Goldman Sachs Predicts $10 Billion Annual Cost for Foreign Oil Producers Due to U.S. Tariffs
Goldman Sachs has estimated that a proposed 10% U.S. oil tariff could result in a $10 billion annual cost for foreign producers, particularly affecting Canadian and Latin American heavy crudes. This is due to the limited alternative buyers and processing capabilities for these crudes, making U.S. refiners the primary destination.
President Donald Trump’s plan to impose a 25% tariff on Mexican crude and a 10% levy on Canadian crude, set to begin in March, has been delayed from the initial proposal. Despite this, Goldman Sachs expects the U.S. to continue as the main market for heavy crude, thanks to advanced refining capabilities and lower costs that make American refiners the most competitive buyers.
The investment bank estimates that light oil prices would need to increase by 50 cents per barrel to make medium crude from the Middle East more attractive to Asian refiners. U.S. Gulf Coast refiners are prioritizing domestic light crude over imported medium grades.
Goldman Sachs also estimates that U.S. consumers would face an annual tariff cost of $22 billion, while the government would generate $20 billion in revenue. Refiners and traders could see $12 billion in benefits by linking discounted U.S. light crude and foreign heavy crude to premium coastal markets.
Canada, the top exporter of oil to the U.S., is likely to see its 3.8 million barrels per day (bpd) of pipeline exports continue flowing, with prices discounting to offset the tariff impact.
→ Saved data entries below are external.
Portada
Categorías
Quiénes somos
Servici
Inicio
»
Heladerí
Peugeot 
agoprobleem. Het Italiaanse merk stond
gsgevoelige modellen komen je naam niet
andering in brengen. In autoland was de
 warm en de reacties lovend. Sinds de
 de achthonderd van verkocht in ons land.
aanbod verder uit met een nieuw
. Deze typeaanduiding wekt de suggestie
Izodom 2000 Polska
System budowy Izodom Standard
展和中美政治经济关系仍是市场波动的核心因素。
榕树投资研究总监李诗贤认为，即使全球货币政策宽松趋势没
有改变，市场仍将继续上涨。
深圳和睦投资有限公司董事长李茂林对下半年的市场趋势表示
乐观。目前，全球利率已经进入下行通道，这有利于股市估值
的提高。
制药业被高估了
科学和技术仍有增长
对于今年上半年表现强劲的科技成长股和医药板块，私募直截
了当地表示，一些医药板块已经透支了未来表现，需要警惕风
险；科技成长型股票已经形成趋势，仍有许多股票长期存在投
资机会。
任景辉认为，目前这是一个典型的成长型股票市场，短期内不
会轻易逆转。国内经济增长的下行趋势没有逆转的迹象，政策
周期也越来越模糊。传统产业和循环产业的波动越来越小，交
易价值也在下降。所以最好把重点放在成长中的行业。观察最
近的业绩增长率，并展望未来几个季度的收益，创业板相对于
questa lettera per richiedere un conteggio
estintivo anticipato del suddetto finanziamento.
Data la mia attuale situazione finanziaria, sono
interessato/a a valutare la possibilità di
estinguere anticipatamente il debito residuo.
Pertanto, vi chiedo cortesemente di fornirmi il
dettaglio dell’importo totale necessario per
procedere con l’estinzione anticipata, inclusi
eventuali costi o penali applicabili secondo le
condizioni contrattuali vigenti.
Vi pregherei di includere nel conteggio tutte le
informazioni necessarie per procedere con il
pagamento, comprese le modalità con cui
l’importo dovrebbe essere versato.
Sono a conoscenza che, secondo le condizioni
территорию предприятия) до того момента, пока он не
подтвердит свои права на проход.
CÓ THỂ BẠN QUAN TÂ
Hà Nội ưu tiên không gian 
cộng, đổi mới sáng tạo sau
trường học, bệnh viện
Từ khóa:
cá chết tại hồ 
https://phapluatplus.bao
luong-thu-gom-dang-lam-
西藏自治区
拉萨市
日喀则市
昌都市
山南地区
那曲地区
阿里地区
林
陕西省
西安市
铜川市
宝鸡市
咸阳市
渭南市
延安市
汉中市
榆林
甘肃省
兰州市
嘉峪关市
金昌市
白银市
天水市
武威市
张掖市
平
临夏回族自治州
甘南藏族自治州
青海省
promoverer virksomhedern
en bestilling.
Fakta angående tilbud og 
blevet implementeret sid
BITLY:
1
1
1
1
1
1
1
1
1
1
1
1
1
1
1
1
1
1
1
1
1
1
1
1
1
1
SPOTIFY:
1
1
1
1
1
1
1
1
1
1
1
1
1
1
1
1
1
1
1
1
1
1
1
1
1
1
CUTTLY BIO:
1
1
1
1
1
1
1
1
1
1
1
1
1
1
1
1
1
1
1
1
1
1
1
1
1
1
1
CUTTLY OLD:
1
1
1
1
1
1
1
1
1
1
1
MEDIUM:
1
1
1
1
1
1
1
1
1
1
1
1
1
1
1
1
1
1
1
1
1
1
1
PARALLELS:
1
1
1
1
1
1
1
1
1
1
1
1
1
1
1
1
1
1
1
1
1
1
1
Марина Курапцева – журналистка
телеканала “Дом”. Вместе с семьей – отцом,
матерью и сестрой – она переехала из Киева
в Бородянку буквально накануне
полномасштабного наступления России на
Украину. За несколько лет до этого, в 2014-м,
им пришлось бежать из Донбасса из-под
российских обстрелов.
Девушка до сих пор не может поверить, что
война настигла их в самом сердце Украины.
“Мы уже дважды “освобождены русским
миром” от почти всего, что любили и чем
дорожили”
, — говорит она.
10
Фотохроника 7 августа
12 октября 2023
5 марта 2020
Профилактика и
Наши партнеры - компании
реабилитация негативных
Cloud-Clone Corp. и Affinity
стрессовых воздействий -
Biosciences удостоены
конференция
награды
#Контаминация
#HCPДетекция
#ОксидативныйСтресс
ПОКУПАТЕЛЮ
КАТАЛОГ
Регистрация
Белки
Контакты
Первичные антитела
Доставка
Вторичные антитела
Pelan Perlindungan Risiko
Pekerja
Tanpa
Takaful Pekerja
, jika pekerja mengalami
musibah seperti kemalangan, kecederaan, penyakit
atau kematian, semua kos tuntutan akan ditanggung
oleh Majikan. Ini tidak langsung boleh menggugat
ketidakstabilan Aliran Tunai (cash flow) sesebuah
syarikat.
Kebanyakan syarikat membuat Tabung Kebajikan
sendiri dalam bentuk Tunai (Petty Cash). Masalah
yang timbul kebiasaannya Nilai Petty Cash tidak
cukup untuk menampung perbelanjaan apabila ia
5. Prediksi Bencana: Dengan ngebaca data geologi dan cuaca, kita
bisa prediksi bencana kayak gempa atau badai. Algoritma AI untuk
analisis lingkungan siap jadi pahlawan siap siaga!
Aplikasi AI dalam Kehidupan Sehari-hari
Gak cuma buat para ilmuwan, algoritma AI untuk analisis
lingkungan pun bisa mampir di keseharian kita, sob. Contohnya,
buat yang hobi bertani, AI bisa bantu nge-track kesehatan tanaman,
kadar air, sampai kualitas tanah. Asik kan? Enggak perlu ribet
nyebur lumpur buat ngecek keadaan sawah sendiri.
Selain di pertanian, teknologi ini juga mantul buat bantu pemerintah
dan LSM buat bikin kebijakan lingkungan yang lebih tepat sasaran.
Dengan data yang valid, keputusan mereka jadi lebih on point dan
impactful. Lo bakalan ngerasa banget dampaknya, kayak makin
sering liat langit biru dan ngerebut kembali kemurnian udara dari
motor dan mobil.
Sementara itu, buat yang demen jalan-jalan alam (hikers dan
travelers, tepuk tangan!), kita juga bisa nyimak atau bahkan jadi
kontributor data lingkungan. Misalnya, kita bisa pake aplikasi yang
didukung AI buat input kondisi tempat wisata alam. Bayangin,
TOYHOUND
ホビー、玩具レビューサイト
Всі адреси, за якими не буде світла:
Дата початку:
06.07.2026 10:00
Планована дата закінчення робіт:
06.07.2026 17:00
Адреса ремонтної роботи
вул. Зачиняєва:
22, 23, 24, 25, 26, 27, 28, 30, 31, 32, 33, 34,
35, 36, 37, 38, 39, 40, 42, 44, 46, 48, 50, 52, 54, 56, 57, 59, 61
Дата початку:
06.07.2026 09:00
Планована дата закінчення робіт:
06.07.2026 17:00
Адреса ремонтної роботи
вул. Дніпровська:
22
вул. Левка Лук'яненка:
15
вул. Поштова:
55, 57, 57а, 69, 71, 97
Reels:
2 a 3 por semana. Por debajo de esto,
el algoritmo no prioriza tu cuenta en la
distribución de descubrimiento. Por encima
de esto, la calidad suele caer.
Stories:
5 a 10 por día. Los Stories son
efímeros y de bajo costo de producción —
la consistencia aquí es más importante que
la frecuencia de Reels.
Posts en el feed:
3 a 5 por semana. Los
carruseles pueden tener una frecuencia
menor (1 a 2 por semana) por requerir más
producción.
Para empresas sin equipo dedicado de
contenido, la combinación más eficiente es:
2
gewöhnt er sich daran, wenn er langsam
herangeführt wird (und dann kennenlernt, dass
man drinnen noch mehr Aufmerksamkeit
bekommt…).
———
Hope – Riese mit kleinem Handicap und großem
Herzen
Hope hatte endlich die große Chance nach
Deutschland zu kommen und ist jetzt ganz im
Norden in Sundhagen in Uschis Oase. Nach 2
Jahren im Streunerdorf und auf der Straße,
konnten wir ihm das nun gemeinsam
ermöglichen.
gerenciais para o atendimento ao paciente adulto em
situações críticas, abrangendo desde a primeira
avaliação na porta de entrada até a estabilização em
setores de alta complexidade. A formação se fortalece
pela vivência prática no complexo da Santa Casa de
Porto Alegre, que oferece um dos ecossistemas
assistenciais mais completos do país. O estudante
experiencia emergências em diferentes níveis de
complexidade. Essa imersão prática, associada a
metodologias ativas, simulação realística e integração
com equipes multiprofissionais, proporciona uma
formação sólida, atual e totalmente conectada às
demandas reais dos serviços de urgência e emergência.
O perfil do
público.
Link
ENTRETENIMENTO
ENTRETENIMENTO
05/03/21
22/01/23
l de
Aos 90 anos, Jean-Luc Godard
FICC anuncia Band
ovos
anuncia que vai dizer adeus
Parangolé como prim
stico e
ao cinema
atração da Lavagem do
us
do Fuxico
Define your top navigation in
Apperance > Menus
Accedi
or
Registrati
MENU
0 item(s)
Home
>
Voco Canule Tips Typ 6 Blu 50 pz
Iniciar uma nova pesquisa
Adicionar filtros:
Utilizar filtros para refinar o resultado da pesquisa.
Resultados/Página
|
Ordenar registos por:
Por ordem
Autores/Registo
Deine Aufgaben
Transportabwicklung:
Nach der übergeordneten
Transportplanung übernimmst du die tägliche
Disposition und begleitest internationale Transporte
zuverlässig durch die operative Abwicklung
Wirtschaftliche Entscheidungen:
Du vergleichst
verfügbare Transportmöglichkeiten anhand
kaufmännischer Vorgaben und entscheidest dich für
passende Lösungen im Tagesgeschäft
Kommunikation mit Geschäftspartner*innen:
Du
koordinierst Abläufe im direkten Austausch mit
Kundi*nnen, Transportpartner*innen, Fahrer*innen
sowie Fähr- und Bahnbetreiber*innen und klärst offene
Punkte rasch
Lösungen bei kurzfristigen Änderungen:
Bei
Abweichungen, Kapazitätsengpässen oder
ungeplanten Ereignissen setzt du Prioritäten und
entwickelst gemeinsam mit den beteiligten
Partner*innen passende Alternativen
Similarly, 1.2 million bpd of seaborne heavy crude imports from Canada and Latin American countries including Mexico and Venezuela would see discounts to offset the levy, ensuring continued flows into the United States.
While the tariffs could reshape trade flows, Goldman Sachs highlighted that Canadian producers, as “captured sellers” with limited alternative buyers, would be forced to absorb much of the tariff burden through price discounts to remain competitive in the U.S. market.